(DATA begins)

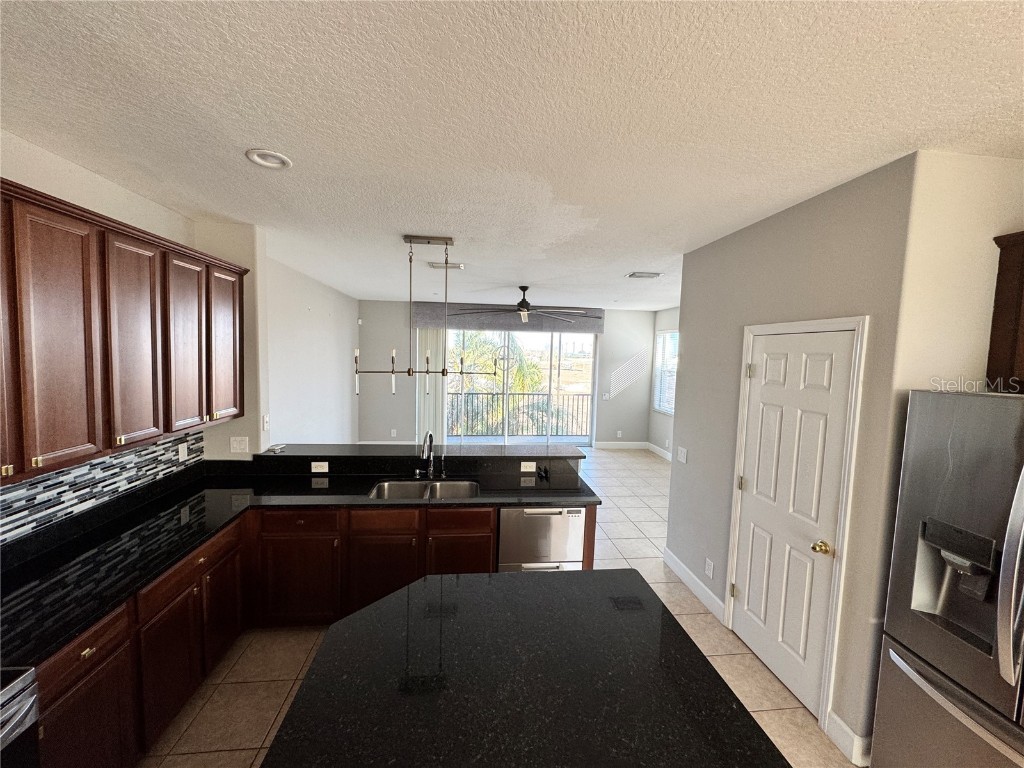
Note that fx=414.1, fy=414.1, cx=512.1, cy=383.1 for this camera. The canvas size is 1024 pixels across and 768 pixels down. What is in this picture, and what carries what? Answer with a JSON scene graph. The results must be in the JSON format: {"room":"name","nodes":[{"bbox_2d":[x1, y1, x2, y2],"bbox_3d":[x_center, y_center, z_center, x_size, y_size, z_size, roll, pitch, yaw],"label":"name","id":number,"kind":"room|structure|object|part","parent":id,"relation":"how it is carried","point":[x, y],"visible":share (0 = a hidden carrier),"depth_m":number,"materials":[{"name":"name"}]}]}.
{"room":"kitchen","nodes":[
{"label":"kitchen","id":0,"kind":"room"},
{"bbox_2d":[0,133,272,542],"bbox_3d":[-2.045,0.391,0.770,0.173,2.795,5.837,1,5,-6],"label":"left wall","id":1,"kind":"structure","parent":0,"point":[28,181],"depth_m":2.48,"materials":[{"name":"paint"}]},
{"bbox_2d":[0,430,201,544],"bbox_3d":[-2.204,0.543,1.450,0.011,0.303,3.256,1,5,-6],"label":"tile backsplash","id":2,"kind":"structure","parent":1,"relation":"attached to","point":[140,450],"depth_m":2.14,"materials":[{"name":"tile"}]},
{"bbox_2d":[177,441,187,460],"bbox_3d":[-2.299,0.474,2.893,0.009,0.118,0.072,1,5,-6],"label":"wall outlet","id":3,"kind":"object","parent":2,"relation":"attached to","point":[183,452],"visible":0.98,"depth_m":2.88,"materials":[{"name":"white plastic"}]},
{"bbox_2d":[0,179,247,486],"bbox_3d":[-2.004,-0.225,1.892,0.378,1.048,2.289,1,5,-6],"label":"upper cabinets","id":4,"kind":"object","parent":1,"relation":"attached to","point":[87,239],"visible":1,"depth_m":1.83,"materials":[{"name":"brown wood"}]},
{"bbox_3d":[-1.863,-0.182,1.426,0.124,1.015,0.326,1,5,-6],"label":"cabinet door","id":5,"kind":"part","parent":4,"relation":"part of","materials":[{"name":"brown wood"}]},
{"bbox_3d":[-1.797,-0.132,1.657,0.093,1.019,0.325,1,5,-6],"label":"cabinet door","id":6,"kind":"part","parent":4,"relation":"part of","materials":[{"name":"brown wood"}]},
{"bbox_3d":[-1.842,-0.159,2.045,0.110,1.000,0.347,1,5,-6],"label":"cabinet door","id":7,"kind":"part","parent":4,"relation":"part of","materials":[{"name":"brown wood"}]},
{"bbox_3d":[-1.881,-0.194,2.403,0.136,0.989,0.364,1,5,-6],"label":"cabinet door","id":8,"kind":"part","parent":4,"relation":"part of","materials":[{"name":"brown wood"}]},
{"bbox_3d":[-1.940,-0.251,2.812,0.102,0.978,0.391,1,5,-6],"label":"cabinet door","id":9,"kind":"part","parent":4,"relation":"part of","materials":[{"name":"brown wood"}]},
{"bbox_2d":[229,436,248,453],"bbox_3d":[-2.084,0.472,3.159,0.121,0.123,0.015,1,5,-6],"label":"light switch","id":10,"kind":"object","parent":1,"relation":"attached to","point":[240,446],"visible":0.99,"depth_m":3.16,"materials":[{"name":"white plastic"}]},
{"bbox_2d":[262,414,269,430],"bbox_3d":[-1.966,0.314,3.315,0.017,0.117,0.076,1,5,-6],"label":"light switch","id":11,"kind":"object","parent":1,"relation":"attached to","point":[266,418],"visible":0.99,"depth_m":3.30,"materials":[{"name":"white plastic"}]},
{"bbox_2d":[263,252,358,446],"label":"left far wall","id":12,"kind":"structure","parent":0,"point":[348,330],"depth_m":5.32,"materials":[{"name":"white paint"}]},
{"bbox_2d":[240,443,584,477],"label":"raised bar counter","id":13,"kind":"object","parent":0,"point":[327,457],"visible":0.92,"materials":[{"name":"black stone"}]},
{"bbox_2d":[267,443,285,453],"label":"small object","id":14,"kind":"object","parent":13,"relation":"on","point":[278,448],"visible":1,"depth_m":3.29,"materials":[{"name":"white"}]},
{"bbox_2d":[311,461,328,472],"bbox_3d":[-1.485,0.642,3.185,0.130,0.081,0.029,1,5,-6],"label":"wall socket","id":15,"kind":"object","parent":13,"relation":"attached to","point":[325,465],"visible":0.99,"depth_m":3.18,"materials":[{"name":"white plastic"}]},
{"bbox_2d":[521,461,536,472],"bbox_3d":[0.133,0.673,3.351,0.125,0.076,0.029,1,5,-6],"label":"wall socket","id":16,"kind":"object","parent":13,"relation":"attached to","point":[522,470],"visible":0.99,"depth_m":3.35,"materials":[{"name":"white plastic"}]},
{"bbox_2d":[134,450,864,767],"bbox_3d":[0.366,1.705,3.082,6.109,0.099,10.215,1,5,-6],"label":"tile floor","id":17,"kind":"structure","parent":0,"point":[632,465],"depth_m":2.48,"materials":[{"name":"beige tile"}]},
{"bbox_2d":[0,665,39,767],"bbox_3d":[-1.723,1.228,0.896,0.708,1.114,0.757,1,5,-6],"label":"stove","id":18,"kind":"object","parent":17,"relation":"on","point":[22,695],"visible":0.98,"depth_m":1.22,"materials":[{"name":"silver metal"}]},
{"bbox_2d":[28,496,578,767],"bbox_3d":[-0.829,1.280,2.374,2.672,0.893,2.102,1,5,-6],"label":"base cabinets","id":19,"kind":"object","parent":17,"relation":"on","point":[81,676],"visible":0.4,"depth_m":2.41,"materials":[{"name":"brown wood"}]},
{"bbox_3d":[-1.645,1.422,1.621,0.055,0.577,0.351,1,5,-6],"label":"cabinet door","id":20,"kind":"part","parent":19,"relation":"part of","materials":[{"name":"brown wood"}]},
{"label":"cabinet door","id":21,"kind":"part","parent":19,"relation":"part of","materials":[{"name":"brown wood"}]},
{"bbox_3d":[-1.443,1.327,2.776,0.447,0.569,0.070,1,5,-6],"label":"cabinet door","id":22,"kind":"part","parent":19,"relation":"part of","materials":[{"name":"brown wood"}]},
{"bbox_2d":[0,455,601,671],"bbox_3d":[-1.081,0.860,2.518,2.724,0.052,2.203,1,5,-6],"label":"countertop","id":23,"kind":"structure","parent":19,"relation":"on","point":[149,573],"depth_m":2.36,"materials":[{"name":"black stone"}]},
{"bbox_2d":[367,479,479,500],"bbox_3d":[-0.632,0.866,2.979,0.799,0.192,0.464,1,5,-6],"label":"sink","id":24,"kind":"object","parent":23,"relation":"in","point":[437,489],"visible":0.5,"depth_m":3.15,"materials":[{"name":"silver metal"}]},
{"bbox_2d":[417,431,434,478],"bbox_3d":[-0.649,0.545,3.109,0.130,0.374,0.242,1,5,-6],"label":"faucet","id":25,"kind":"object","parent":23,"relation":"on","point":[431,439],"visible":1,"depth_m":3.16,"materials":[{"name":"silver metal"}]},
{"bbox_2d":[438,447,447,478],"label":"soap dispenser","id":26,"kind":"object","parent":23,"relation":"on","point":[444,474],"visible":0.99,"depth_m":3.23,"materials":[{"name":"metal"}]},
{"bbox_2d":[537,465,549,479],"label":"object","id":27,"kind":"object","parent":23,"relation":"on","point":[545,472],"visible":0.99,"depth_m":3.29,"materials":[{"name":"black plastic"}]},
{"bbox_3d":[-1.397,0.902,2.717,0.471,0.138,0.041,1,5,-6],"label":"drawer","id":28,"kind":"part","parent":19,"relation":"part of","materials":[{"name":"brown wood"}]},
{"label":"cabinet door","id":29,"kind":"part","parent":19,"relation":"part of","materials":[{"name":"brown wood"}]},
{"bbox_3d":[-0.360,0.938,2.827,0.400,0.149,0.042,1,5,-6],"label":"drawer","id":30,"kind":"part","parent":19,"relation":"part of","materials":[{"name":"brown wood"}]},
{"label":"cabinet door","id":31,"kind":"part","parent":19,"relation":"part of","materials":[{"name":"brown wood"}]},
{"bbox_2d":[258,568,792,767],"bbox_3d":[0.037,0.910,1.250,1.254,0.042,1.290,1,5,-6],"label":"kitchen island","id":32,"kind":"structure","parent":17,"relation":"on","point":[622,571],"depth_m":1.21,"materials":[{"name":"black stone"}]},
{"bbox_2d":[498,506,586,571],"bbox_3d":[0.170,1.230,3.138,0.584,0.857,0.613,1,5,-6],"label":"dishwasher","id":33,"kind":"object","parent":17,"relation":"on","point":[573,530],"visible":0.53,"depth_m":2.85,"materials":[{"name":"silver metal"}]},
{"bbox_2d":[870,390,1023,767],"bbox_3d":[2.008,0.955,1.387,0.852,1.776,0.922,1,5,-6],"label":"refrigerator","id":34,"kind":"object","parent":17,"relation":"on","point":[916,635],"visible":1,"depth_m":1.56,"materials":[{"name":"silver metal"}]},
{"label":"freezer drawer","id":35,"kind":"part","parent":34,"relation":"part of","materials":[{"name":"silver metal"}]},
{"bbox_3d":[1.627,0.596,1.335,0.117,0.745,0.112,1,5,-6],"label":"refrigerator handle","id":36,"kind":"part","parent":34,"relation":"part of","materials":[{"name":"silver metal"}]},
{"bbox_2d":[360,301,657,448],"bbox_3d":[-0.055,-0.101,8.017,5.732,2.779,0.154,1,5,-6],"label":"back wall","id":37,"kind":"structure","parent":0,"point":[395,321],"depth_m":7.87,"materials":[{"name":"grey paint"}]},
{"bbox_2d":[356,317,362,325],"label":"motion sensor","id":38,"kind":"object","parent":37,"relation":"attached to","point":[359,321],"visible":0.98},
{"bbox_2d":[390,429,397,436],"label":"wall outlet","id":39,"kind":"object","parent":37,"relation":"attached to","point":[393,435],"visible":0.99,"depth_m":7.60,"materials":[{"name":"white plastic"}]},
{"bbox_2d":[408,302,603,332],"bbox_3d":[-0.059,-1.209,7.663,3.439,0.422,0.160,1,5,-6],"label":"window valance","id":40,"kind":"object","parent":37,"relation":"attached to","point":[427,310],"visible":0.74,"depth_m":7.57,"materials":[{"name":"grey fabric"}]},
{"bbox_2d":[415,327,448,444],"bbox_3d":[-1.443,0.070,7.488,0.578,2.334,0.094,1,5,-6],"label":"vertical blind","id":41,"kind":"object","parent":40,"relation":"hanging from","point":[433,379],"visible":0.64,"depth_m":7.47,"materials":[{"name":"white fabric"}]},
{"bbox_2d":[443,329,596,449],"bbox_3d":[0.117,0.069,7.925,3.045,2.434,0.112,1,5,-6],"label":"sliding glass door","id":42,"kind":"structure","parent":37,"relation":"in","point":[516,439],"depth_m":7.93,"materials":[{"name":"glass"}]},
{"bbox_2d":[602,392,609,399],"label":"light switch","id":43,"kind":"object","parent":37,"relation":"attached to","point":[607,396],"visible":0.99,"depth_m":7.91,"materials":[{"name":"white plastic"}]},
{"bbox_2d":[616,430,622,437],"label":"wall outlet","id":44,"kind":"object","parent":37,"relation":"attached to","point":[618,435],"visible":0.99,"depth_m":8.10,"materials":[{"name":"white plastic"}]},
{"bbox_2d":[594,441,647,449],"bbox_3d":[2.102,1.243,8.234,1.624,0.137,0.016,1,5,-6],"label":"baseboard","id":45,"kind":"structure","parent":37,"relation":"attached to","point":[601,446],"depth_m":8.26,"materials":[{"name":"white paint"}]},
{"bbox_2d":[0,0,1023,310],"bbox_3d":[0.590,-1.153,3.132,6.121,0.104,10.494,1,5,-6],"label":"ceiling","id":46,"kind":"structure","parent":0,"point":[363,287],"depth_m":1.53,"materials":[{"name":"white paint"}]},
{"bbox_2d":[246,148,292,168],"bbox_3d":[-1.145,-1.063,1.951,0.192,0.030,0.191,1,5,-6],"label":"recessed light","id":47,"kind":"object","parent":46,"relation":"in","point":[283,160],"visible":0.98,"depth_m":1.95,"materials":[{"name":"white"}]},
{"bbox_2d":[353,234,491,393],"bbox_3d":[-0.755,-0.549,3.399,1.148,1.238,0.193,1,5,-6],"label":"chandelier","id":48,"kind":"object","parent":46,"relation":"hanging from","point":[410,242],"visible":1,"depth_m":3.39,"materials":[{"name":"metal"}]},
{"bbox_2d":[428,261,464,269],"bbox_3d":[-0.694,-1.228,4.351,0.374,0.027,0.189,1,5,-6],"label":"ceiling vent","id":49,"kind":"object","parent":46,"relation":"attached to","point":[435,265],"visible":0.95,"depth_m":4.32,"materials":[{"name":"white metal"}]},
{"bbox_2d":[455,286,596,323],"bbox_3d":[0.233,-1.074,5.598,1.658,0.478,1.657,1,5,-6],"label":"ceiling fan","id":50,"kind":"object","parent":46,"relation":"hanging from","point":[522,310],"visible":0.99,"depth_m":5.52,"materials":[{"name":"metal"}]},
{"bbox_2d":[626,271,661,278],"bbox_3d":[1.439,-1.186,4.538,0.359,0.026,0.227,1,5,-6],"label":"ceiling vent","id":51,"kind":"object","parent":46,"relation":"attached to","point":[654,274],"visible":0.99,"depth_m":4.51,"materials":[{"name":"white metal"}]},
{"bbox_2d":[647,307,679,460],"bbox_3d":[3.059,0.125,5.979,0.143,2.781,4.559,1,5,-6],"label":"far right wall","id":52,"kind":"structure","parent":0,"point":[656,442],"depth_m":7.74,"materials":[{"name":"paint"}]},
{"bbox_2d":[646,442,672,460],"bbox_3d":[2.904,1.408,6.228,0.015,0.137,4.146,1,5,-6],"label":"baseboard","id":53,"kind":"structure","parent":52,"relation":"attached to","point":[656,448],"depth_m":7.76,"materials":[{"name":"white paint"}]},
{"bbox_2d":[652,329,678,414],"bbox_3d":[2.887,-0.191,7.418,0.107,1.508,1.365,1,5,-6],"label":"window","id":54,"kind":"structure","parent":52,"relation":"in","point":[662,407],"depth_m":7.69,"materials":[{"name":"white glass"}]},
{"bbox_2d":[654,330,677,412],"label":"window blind","id":55,"kind":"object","parent":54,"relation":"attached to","point":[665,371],"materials":[{"name":"white plastic"}]},
{"bbox_2d":[663,151,918,757],"bbox_3d":[1.633,0.323,2.820,0.137,2.748,1.912,1,5,-6],"label":"pantry wall","id":56,"kind":"structure","parent":0,"point":[690,334],"depth_m":2.24,"materials":[{"name":"grey paint"}]},
{"bbox_2d":[676,446,687,463],"bbox_3d":[1.443,0.610,3.530,0.014,0.121,0.126,1,5,-6],"label":"light switch","id":57,"kind":"object","parent":56,"relation":"attached to","point":[683,450],"visible":0.98,"depth_m":3.52,"materials":[{"name":"white plastic"}]},
{"bbox_2d":[663,548,725,623],"bbox_3d":[1.465,1.615,3.383,0.015,0.129,1.036,1,5,-6],"label":"baseboard","id":58,"kind":"structure","parent":56,"relation":"attached to","point":[677,562],"depth_m":3.30,"materials":[{"name":"white paint"}]},
{"bbox_2d":[704,557,714,577],"bbox_3d":[1.474,1.385,3.105,0.011,0.121,0.077,1,5,-6],"label":"wall socket","id":59,"kind":"object","parent":56,"relation":"attached to","point":[709,562],"visible":0.96,"depth_m":3.10,"materials":[{"name":"white plastic"}]},
{"bbox_2d":[732,326,855,714],"bbox_3d":[1.572,0.748,2.458,0.110,2.008,0.732,1,5,-6],"label":"pantry door","id":60,"kind":"structure","parent":56,"relation":"in","point":[817,558],"depth_m":2.38,"materials":[{"name":"white paint"}]},
{"bbox_3d":[1.604,0.859,2.158,0.076,0.065,0.072,1,5,-6],"label":"doorknob","id":61,"kind":"part","parent":60,"relation":"part of","materials":[{"name":"gold metal"}]},
{"bbox_2d":[724,314,868,736],"bbox_3d":[1.653,0.706,2.435,0.148,2.113,0.828,1,5,-6],"label":"door frame","id":62,"kind":"structure","parent":56,"relation":"attached to","point":[745,349],"depth_m":2.12,"materials":[{"name":"white paint"}]},
{"bbox_2d":[825,710,872,765],"bbox_3d":[1.636,1.726,2.004,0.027,0.126,0.211,1,5,-6],"label":"baseboard","id":63,"kind":"structure","parent":56,"relation":"attached to","point":[834,717],"depth_m":1.99,"materials":[{"name":"white paint"}]},
{"bbox_2d":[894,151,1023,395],"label":"right wall","id":64,"kind":"structure","parent":0,"point":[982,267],"depth_m":1.79,"materials":[{"name":"beige paint"}]},
{"bbox_2d":[987,231,1023,392],"bbox_3d":[2.281,-0.268,1.381,0.341,0.672,0.955,1,5,-6],"label":"upper cabinet","id":65,"kind":"object","parent":64,"relation":"attached to","point":[999,285],"visible":0.97,"depth_m":1.74,"materials":[{"name":"brown wood"}]},
{"label":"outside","id":66,"kind":"structure","parent":0,"visible":0},
{"label":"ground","id":67,"kind":"structure","parent":66,"visible":0},
{"bbox_2d":[448,333,551,436],"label":"palm tree","id":68,"kind":"object","parent":67,"relation":"on","point":[537,373],"visible":0.32,"materials":[{"name":"green plant"}]},
{"bbox_2d":[446,390,589,438],"bbox_3d":[0.076,0.665,9.054,4.845,1.087,0.080,1,5,-6],"label":"balcony railing","id":69,"kind":"object","parent":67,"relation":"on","point":[548,394],"visible":0.69,"depth_m":9.05,"materials":[{"name":"metal"}]}
]}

(DATA ends)

> [PROBLEM REQUIREMENTS]:
In the entries above, which lines hold the word "room"? Copy them out.

> [RESULT FOR THIS EXERCISE]:
Note that fx=414.1, fy=414.1, cx=512.1, cy=383.1 for this camera. The canvas size is 1024 pixels across and 768 pixels down. What is in this picture, and what carries what? Answer with a JSON scene graph. The results must be in the JSON format: {"room":"name","nodes":[{"bbox_2d":[x1, y1, x2, y2],"bbox_3d":[x_center, y_center, z_center, x_size, y_size, z_size, roll, pitch, yaw],"label":"name","id":number,"kind":"room|structure|object|part","parent":id,"relation":"how it is carried","point":[x, y],"visible":share (0 = a hidden carrier),"depth_m":number,"materials":[{"name":"name"}]}]}.
{"room":"kitchen","nodes":[
{"label":"kitchen","id":0,"kind":"room"},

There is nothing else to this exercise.